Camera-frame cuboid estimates
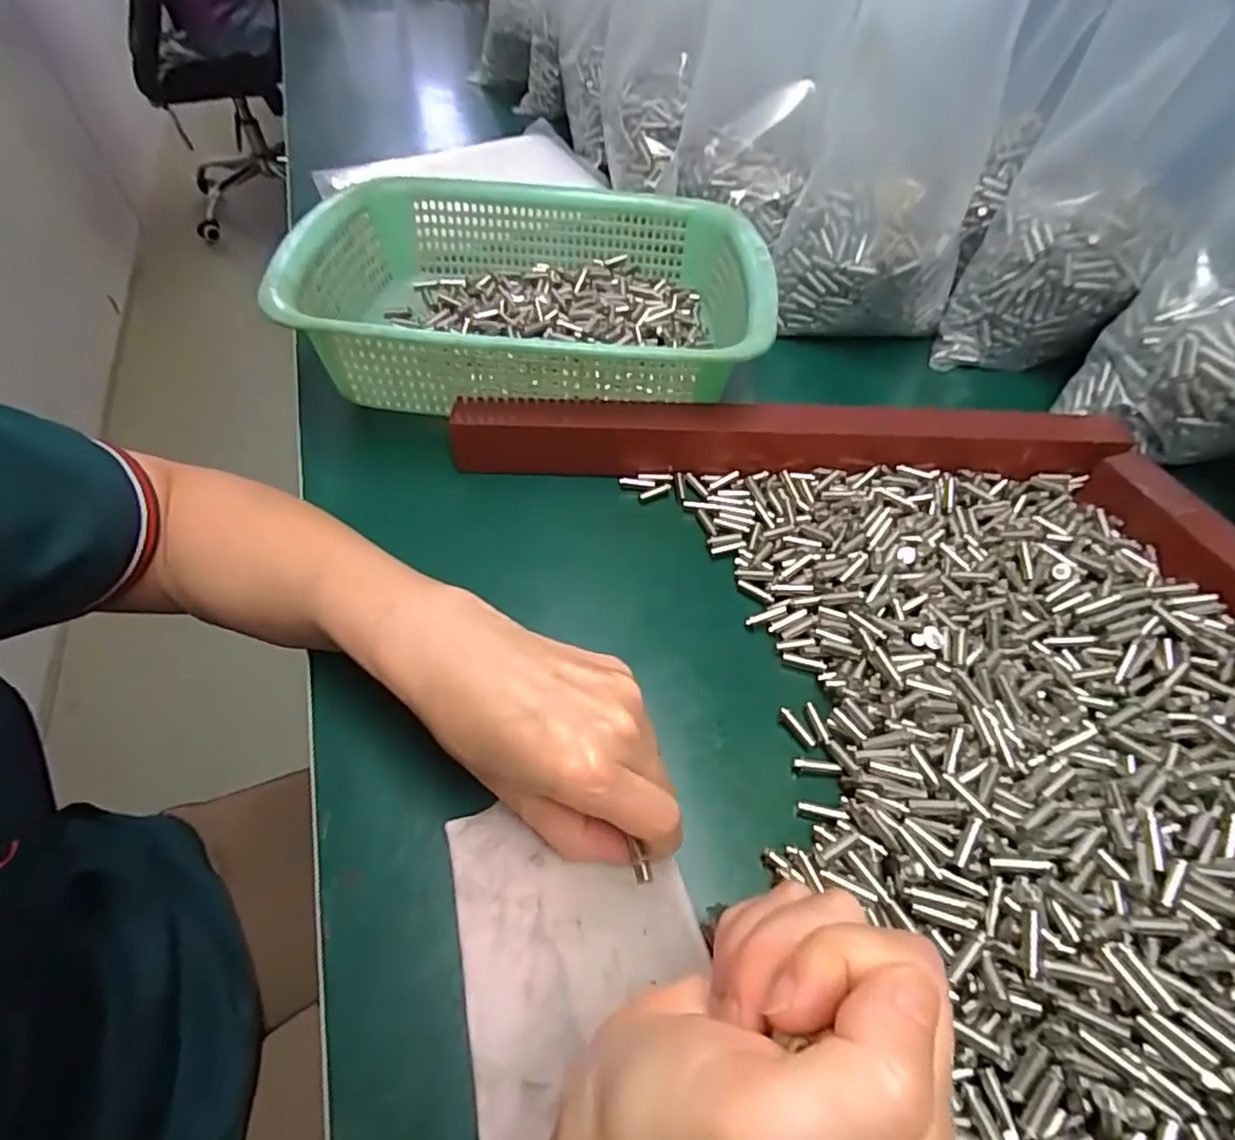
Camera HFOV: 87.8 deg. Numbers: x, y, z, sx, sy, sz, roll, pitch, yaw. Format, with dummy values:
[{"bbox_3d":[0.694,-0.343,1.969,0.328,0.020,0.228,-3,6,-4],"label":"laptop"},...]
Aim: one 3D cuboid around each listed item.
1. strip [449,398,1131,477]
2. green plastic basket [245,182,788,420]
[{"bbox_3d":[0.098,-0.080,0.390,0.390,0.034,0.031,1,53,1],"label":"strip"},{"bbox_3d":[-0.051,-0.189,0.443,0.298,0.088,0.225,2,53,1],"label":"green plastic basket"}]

---

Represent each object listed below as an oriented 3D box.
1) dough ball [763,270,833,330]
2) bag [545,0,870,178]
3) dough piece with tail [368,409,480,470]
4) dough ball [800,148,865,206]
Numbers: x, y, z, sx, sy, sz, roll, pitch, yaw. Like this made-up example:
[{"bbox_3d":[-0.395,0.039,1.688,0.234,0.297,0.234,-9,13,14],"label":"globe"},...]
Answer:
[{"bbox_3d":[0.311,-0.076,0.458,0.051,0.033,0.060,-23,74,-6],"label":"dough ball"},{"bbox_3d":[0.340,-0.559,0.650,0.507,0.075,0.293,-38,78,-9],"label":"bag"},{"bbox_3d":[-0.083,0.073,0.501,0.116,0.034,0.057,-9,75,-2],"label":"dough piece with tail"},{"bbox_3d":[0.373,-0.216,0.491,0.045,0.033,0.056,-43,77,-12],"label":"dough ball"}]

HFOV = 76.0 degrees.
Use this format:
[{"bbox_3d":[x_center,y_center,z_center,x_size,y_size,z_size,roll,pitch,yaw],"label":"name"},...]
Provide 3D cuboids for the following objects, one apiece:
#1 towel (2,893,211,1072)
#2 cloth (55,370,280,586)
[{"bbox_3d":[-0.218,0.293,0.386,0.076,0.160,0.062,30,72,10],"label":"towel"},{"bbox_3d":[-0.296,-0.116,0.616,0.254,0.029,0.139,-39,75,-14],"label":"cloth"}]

- _EXERCISE GOAL_
Looking at the records above, how many of their lines carry the string "HFOV"? Answer with the number and nothing else.

- _ANSWER TO THE EXERCISE_
2